*** Opening of Input material ***

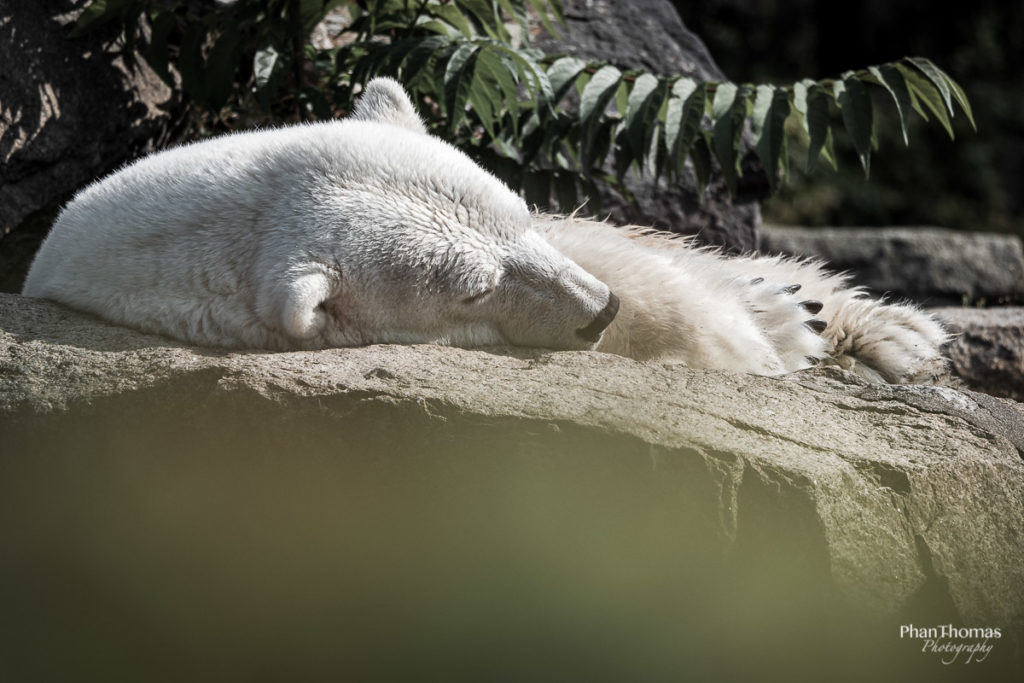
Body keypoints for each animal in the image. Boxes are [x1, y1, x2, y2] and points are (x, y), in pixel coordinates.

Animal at [19, 77, 946, 385]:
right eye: (474, 288)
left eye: (515, 215)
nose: (601, 310)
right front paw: (759, 337)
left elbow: (623, 247)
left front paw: (797, 312)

*** Close of Input material ***

Your answer should be a precise transcript of the entries, minus the pictures.

Body keypoints for each animal in the image. Boxes are [x1, y1, x2, y2] and points are (x, y), in pixel coordinates.

Animal at [19, 77, 946, 385]:
right eye: (474, 288)
left eye: (515, 215)
nose: (601, 310)
right front paw: (759, 337)
left elbow: (623, 247)
left front paw: (797, 312)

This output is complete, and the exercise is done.